Elogio de Krahe (in memoriam)

Málaga 08/12/2012 Concierto del cantautor Javier Krahe en el Teatro Echegaray.

Murió el caballero de enjuta figura y canosa barba que se miraba en el infinito Georges Brassens pero que más allá del bardo de Sète edificó un cancionero con vida propia, de sucesivas ironías fijándose en el paisaje cotidiano.
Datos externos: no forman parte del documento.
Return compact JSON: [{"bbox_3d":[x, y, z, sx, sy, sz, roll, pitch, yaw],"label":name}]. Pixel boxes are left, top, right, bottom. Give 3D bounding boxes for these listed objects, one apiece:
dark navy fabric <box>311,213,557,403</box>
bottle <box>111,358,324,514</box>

Amó, vivió y soñó el poeta que citó a Gerardo Diego en «El ciprés», una de esas canciones afrancesadas que tan sutilmente llevó a su propio territorio. Krahe fue a su modo «un surtidor de sombra y sueño» que le cantó a la vida que tanto amó y a las mujeres al modo donjuanesco y trovadoresco que enunció con su planta de filólogo Martí de Riquer.
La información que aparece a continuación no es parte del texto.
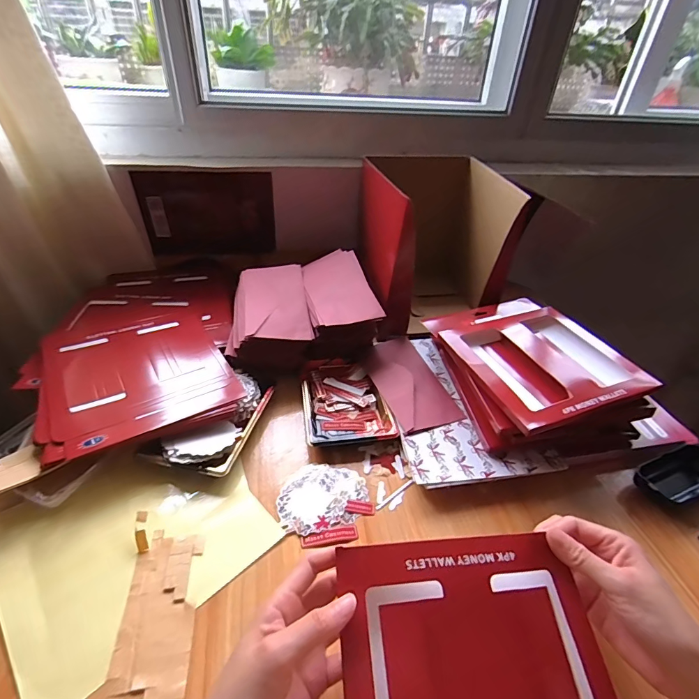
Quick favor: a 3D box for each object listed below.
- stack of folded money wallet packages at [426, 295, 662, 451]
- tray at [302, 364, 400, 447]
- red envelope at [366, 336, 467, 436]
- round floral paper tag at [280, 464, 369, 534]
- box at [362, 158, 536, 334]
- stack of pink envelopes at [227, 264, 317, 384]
[{"bbox_3d":[0.239,0.020,0.555,0.211,0.075,0.261,-8,39,-14],"label":"stack of folded money wallet packages"},{"bbox_3d":[-0.008,0.072,0.554,0.111,0.024,0.149,-4,38,-9],"label":"tray"},{"bbox_3d":[0.081,0.041,0.572,0.089,0.014,0.179,-9,40,-18],"label":"red envelope"},{"bbox_3d":[-0.029,0.160,0.449,0.098,0.004,0.083,-9,39,-16],"label":"round floral paper tag"},{"bbox_3d":[0.142,-0.178,0.719,0.213,0.255,0.255,-4,38,-9],"label":"box"},{"bbox_3d":[-0.125,-0.053,0.622,0.119,0.063,0.198,-5,38,-11],"label":"stack of pink envelopes"}]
Su figura sólo pudo incomodar a los muy necios. Hay un Madrid que tembló en su voz y una España que ora y bosteza que atizó siempre con el estandarte luminoso de su humor. Por unas horas -al hilo de su adiós- todo el mundo quiso ser Krahe, incluso los que suelen despreciar a los cantautores metiéndolos en un mismo saco, ignorando la amplitud misma de la palabra.

En el aconsejable y oportuno Cantautores en España Jordi Turtós y Magda Bonet lo dejaron de lado. Pero la obra de Krahe permanece más allá de listas y antologías. Viejo compañero del primer Sabina, habitante de los garitos nocturnos, del cachondeo escénico de la Mandrágora. Desde su Valle de lágrimas de 1980 hasta hoy Krahe fue siempre fiel a sí mismo. Y supo evolucionar en directo tal como reflejaban las impecables crónicas de Ricardo Cantalapiedra en El País de las que casi nadie se acuerda pero que constituyen un medidor emocional de la canción que en nuestros país latía en los años ochenta y noventa. Un ejemplo de lo que escribía Cantalapiedra sobre Krahe lo tenemos en este fragmento de una reseña de un recital del artista en la madrileña sala Elígeme, allá por el otoño de 1987, sobre el que ya llovió:

Javier Krahe pertenece por derecho al elenco de aves raras y lúcidas que esta tierra produce con menos asiduidad de la que sería menester. Son personajes que esconden la ternura tras el sarcasmo, y vicerversa. Y desdeñan olímpicamente, casi soberbiamente, las modas y modos al uso. A Javier Krahe lo mira con inquietud buena parte de los cuarentones, sobre todo de los cuarentones instalados, porque el artista, los incita al examen de conciencia.Escuchando a Krahe, a uno no le queda más remedio que volverse a preguntar quiénes somos, de dónde venimos y adónde vamos. Quizá sean muchos los que no logren entenderle o no secunden sus planteamientos, pero a casi todos les inocula un algo de íntima intriga con sabor amargo, como la cerveza.

Cuervo ingenuo de ciertos lodazales democráticos Krahe fue un eterno melancólico que halló en el humor su brújula. Más bien perplejo recorrió las aceras con su libreta de bolsillo, su osamenta quijotesca y una monotonía que era sólo apariencia porque en Krahe vibraba un trovador de versificación poderosa y sed de canciones. Ahora que todos dicen escucharlo, amarlo, transitarlo (ay, la parca y los oportunistas lloradores) conviene recordar que fue siempre un outsider y tan puñeteramente medieval como Brassens, su maestro, rastreando la mugre que hay tras el altar. Seguirá viviendo en sus canciones.